My mom, my step-dad Pete, Taylor & I moved into this house in 2002 while my mom was pregnant with Aidan. 2002 was apparently the year for baby brothers and new houses. My step-dad Rodney had passed away a couple of years before, so the years in between were difficult for all of us to find stability. Moving into this house was the beginning of a new chapter and a new family. My moms house is typically something out of a Martha Stewart or Williams-Sonoma catalogue. Black and white family photos hang perfectly on the walls, our Tiffany blue kitchen aid mixer is a perfect splash of color under our black painted cabinets and our mantle is always decorated with flowers and candles. This is the home where we would take prom pictures, have family gatherings, and where I wanted to bring my friends. All of the beautiful things in our home are a representation of hard work and dedication which is what I learned from my mom and Pete. They showed me what it took to get up in the morning, work your ass off all day, and come home exhausted with a smile on your face and be able to pull together a meal you would have thought took hours. I can’t fathom how many times I’ve walked in to my mom blasting music in the kitchen, dancing around wearing a baseball cap while doing all of the dishes or making a meal to take to a get-together. Or how many times I’ve heard Pete grinding coffee before 6am to bring up to my mom in bed to wake her up. Those moments are so pure and so full of love and looking back on them is a reminder of the light-hearted happiness that filled our home.

In this home I celebrated my 16th birthday and some uninvited guests (the police) shut that down pretty quick and I spent the next 3 months of summer INSIDE that house and NOT out with my friends. Oops, am I allowed to talk about that yet? Pete, I can feel you rolling your eyes as you read this. I became a big sister, again, to my sweet little Aidan Cooper. I wish I could put a number on how many family gatherings we have had in this home. Cookouts, crab feasts, 4th of July jello shots and surprise parties. All of those moments are a representation of how important family is and how much love is shared between so many people. In this home I’ve watched endless SNL skits that Pete had already watched 10 times over but couldn’t wait to share them with us and mouthed the words as they played. I’ve listened to Pete strum the guitar in the front room while the dog sits next to him on the couch looking out of the window. I’ve heard my mom and my sister start the sentence “WHO TOOK MY….” about a million times. In this home I threw a hot straightener at Taylor’s head, screamed at my brother at the dinner table, and slammed my door enough times that I’m surprised it didn’t get taken off the hinges. I’ve stolen bottles of Jose Cuervo out of the pantry and refilled Grey Goose bottles with water. I clearly remember being the definition of an angsty teenager in this home so I’m really glad they still like me. I was a little insane.
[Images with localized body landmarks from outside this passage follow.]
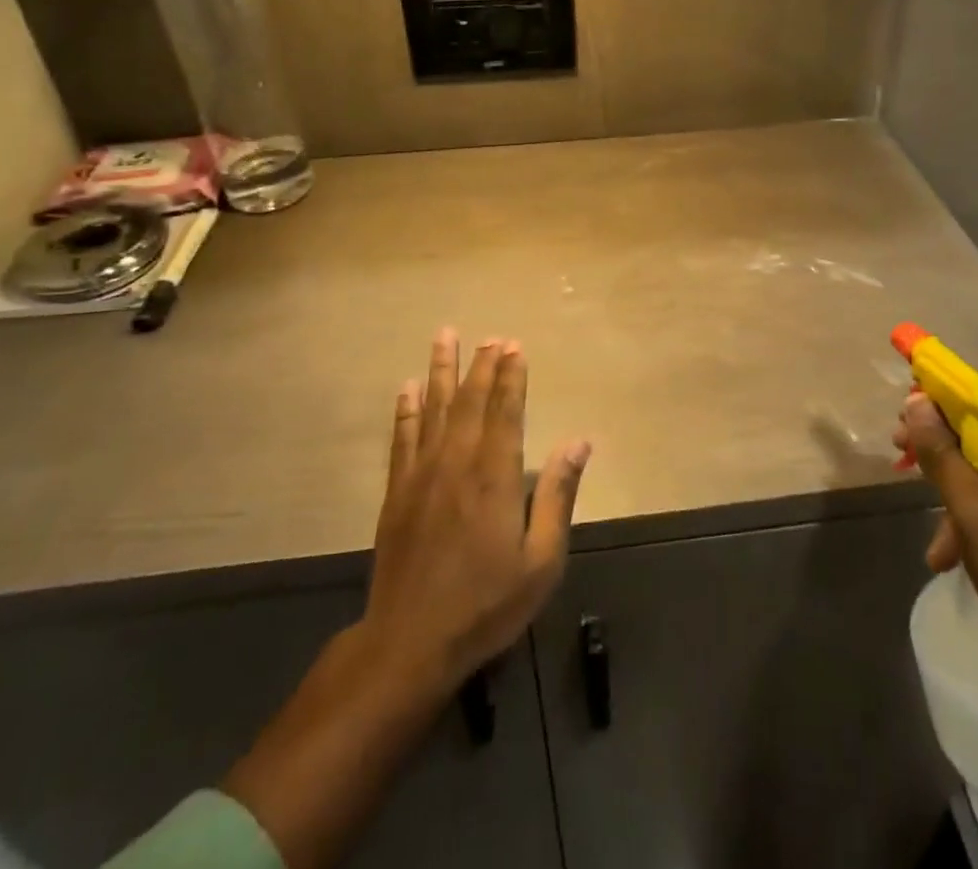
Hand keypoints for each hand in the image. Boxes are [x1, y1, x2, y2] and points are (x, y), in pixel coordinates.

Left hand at [361, 329, 591, 696]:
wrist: (410, 642)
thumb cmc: (486, 604)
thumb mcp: (541, 561)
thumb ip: (558, 496)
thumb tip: (580, 442)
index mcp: (495, 476)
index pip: (506, 410)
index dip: (511, 376)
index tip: (514, 346)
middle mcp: (458, 462)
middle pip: (471, 401)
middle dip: (482, 365)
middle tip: (491, 336)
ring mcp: (422, 474)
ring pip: (433, 409)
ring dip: (441, 370)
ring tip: (445, 336)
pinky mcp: (397, 492)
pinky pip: (402, 438)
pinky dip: (406, 410)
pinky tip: (407, 388)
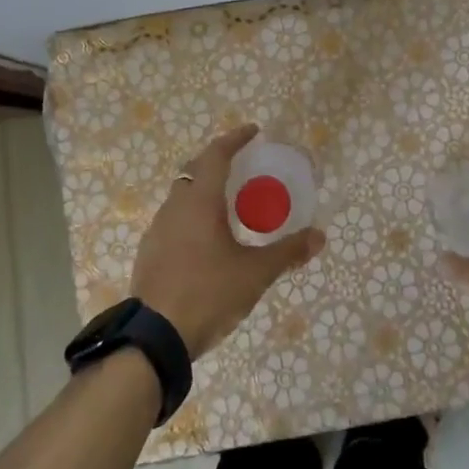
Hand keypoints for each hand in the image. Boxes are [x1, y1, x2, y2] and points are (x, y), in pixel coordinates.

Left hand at [130, 124, 323, 358]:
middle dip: (217, 162)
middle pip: (195, 171)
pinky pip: (174, 220)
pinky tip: (206, 240)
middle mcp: (175, 207)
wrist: (155, 336)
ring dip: (203, 190)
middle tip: (242, 167)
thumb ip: (287, 252)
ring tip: (228, 204)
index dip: (235, 139)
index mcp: (200, 201)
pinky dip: (192, 216)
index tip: (253, 132)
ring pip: (182, 196)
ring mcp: (157, 229)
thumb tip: (319, 236)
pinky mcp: (149, 252)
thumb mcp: (255, 273)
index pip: (216, 155)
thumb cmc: (208, 293)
Taking a day to remember these moments started off a little sad but I’m really glad I did this because it is now a documented reminder of how God has blessed me beyond words with two amazing homes with two lifetimes full of memories. I wouldn’t be where I am today without all 5 parents and all of my brothers and sisters. They gave me all of the knowledge and strength to leave home but to always remember where I came from. They built me.